Reproduce the pull request thread below word for word, in full.

─── Excerpt to read

Qualcomm AI Engine Direct - GA Static QWEN2.5 0.5B #12054

winskuo-quic · 2025-06-27T08:46:53Z

Summary

Static Qwen2.5 0.5b enablement.
Please use 16a8w for qwen as other quant configs are not yet fully supported.

Script
python examples/qualcomm/oss_scripts/llama/llama.py -b build-android -s $DEVICE -m SM8650 --prompt "Hello, how are you?" --temperature 0 --model_mode kv--max_seq_len 128 --ptq 16a8w --decoder_model qwen2_5

Stats

SM8650

SM8750

Test plan

python backends/qualcomm/tests/test_qnn_delegate.py -k TestExampleLLMScript.test_qwen2_5 --model SM8650 --build_folder build-android/ --executorch_root . -s $DEVICE --artifact ./qwen2_5

Author: @haowhsu-quic, @winskuo-quic

pytorch-bot · 2025-06-27T08:46:57Z

🔗 Helpful Links

🧪 See artifacts and rendered test results at hud.pytorch.org/pr/pytorch/executorch/12054

📄 Preview Python docs built from this PR

Note: Links to docs will display an error until the docs builds have been completed.

❌ 2 New Failures, 1 Pending, 2 Unrelated Failures

As of commit 7beed6e with merge base 6ac5df2 ():

NEW FAILURES - The following jobs have failed:

pull / test-build-wasm-linux / linux-job (gh)
RuntimeError: Command docker exec -t abdf5f6f0eae194dc1e2c1177c55d2880d380c34d2f3ea6dcf9cd93142feeb9a /exec failed with exit code 1
pull / test-eval_llama-mmlu-linux / linux-job (gh)

──────
─── Extracted information

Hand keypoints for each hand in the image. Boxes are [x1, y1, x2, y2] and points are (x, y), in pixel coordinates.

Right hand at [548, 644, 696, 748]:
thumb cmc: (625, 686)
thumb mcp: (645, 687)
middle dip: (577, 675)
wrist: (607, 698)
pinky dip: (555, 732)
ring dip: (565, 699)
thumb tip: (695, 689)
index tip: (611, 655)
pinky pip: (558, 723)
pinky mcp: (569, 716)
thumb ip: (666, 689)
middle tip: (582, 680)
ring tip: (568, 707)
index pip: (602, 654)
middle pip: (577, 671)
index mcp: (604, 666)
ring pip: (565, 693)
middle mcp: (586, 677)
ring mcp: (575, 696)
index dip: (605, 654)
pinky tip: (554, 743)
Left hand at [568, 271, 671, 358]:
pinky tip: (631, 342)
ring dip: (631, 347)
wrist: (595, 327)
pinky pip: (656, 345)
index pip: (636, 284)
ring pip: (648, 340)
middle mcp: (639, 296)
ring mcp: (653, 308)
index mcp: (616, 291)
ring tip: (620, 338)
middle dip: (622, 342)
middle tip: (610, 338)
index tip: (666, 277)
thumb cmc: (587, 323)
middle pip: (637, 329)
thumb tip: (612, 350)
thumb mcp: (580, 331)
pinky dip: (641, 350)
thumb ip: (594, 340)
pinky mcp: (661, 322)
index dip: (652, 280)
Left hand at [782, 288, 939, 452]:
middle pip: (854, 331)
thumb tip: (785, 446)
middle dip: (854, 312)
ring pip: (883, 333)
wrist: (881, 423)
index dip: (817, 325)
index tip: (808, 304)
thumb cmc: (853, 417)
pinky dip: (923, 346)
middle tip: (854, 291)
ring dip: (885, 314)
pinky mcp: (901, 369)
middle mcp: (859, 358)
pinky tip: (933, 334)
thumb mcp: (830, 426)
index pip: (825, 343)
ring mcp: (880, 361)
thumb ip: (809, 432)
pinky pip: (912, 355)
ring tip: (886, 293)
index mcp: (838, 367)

──────

• _Response_
Qualcomm AI Engine Direct - GA Static QWEN2.5 0.5B #12054

winskuo-quic · 2025-06-27T08:46:53Z

Summary

Static Qwen2.5 0.5b enablement.
Please use 16a8w for qwen as other quant configs are not yet fully supported.

Script
python examples/qualcomm/oss_scripts/llama/llama.py -b build-android -s $DEVICE -m SM8650 --prompt "Hello, how are you?" --temperature 0 --model_mode kv--max_seq_len 128 --ptq 16a8w --decoder_model qwen2_5

Stats

SM8650

SM8750

Test plan

python backends/qualcomm/tests/test_qnn_delegate.py -k TestExampleLLMScript.test_qwen2_5 --model SM8650 --build_folder build-android/ --executorch_root . -s $DEVICE --artifact ./qwen2_5

Author: @haowhsu-quic, @winskuo-quic

pytorch-bot · 2025-06-27T08:46:57Z

🔗 Helpful Links

🧪 See artifacts and rendered test results at hud.pytorch.org/pr/pytorch/executorch/12054

📄 Preview Python docs built from this PR

Note: Links to docs will display an error until the docs builds have been completed.

❌ 2 New Failures, 1 Pending, 2 Unrelated Failures

As of commit 7beed6e with merge base 6ac5df2 ():

NEW FAILURES - The following jobs have failed:

pull / test-build-wasm-linux / linux-job (gh)
RuntimeError: Command docker exec -t abdf5f6f0eae194dc1e2c1177c55d2880d380c34d2f3ea6dcf9cd93142feeb9a /exec failed with exit code 1
pull / test-eval_llama-mmlu-linux / linux-job (gh)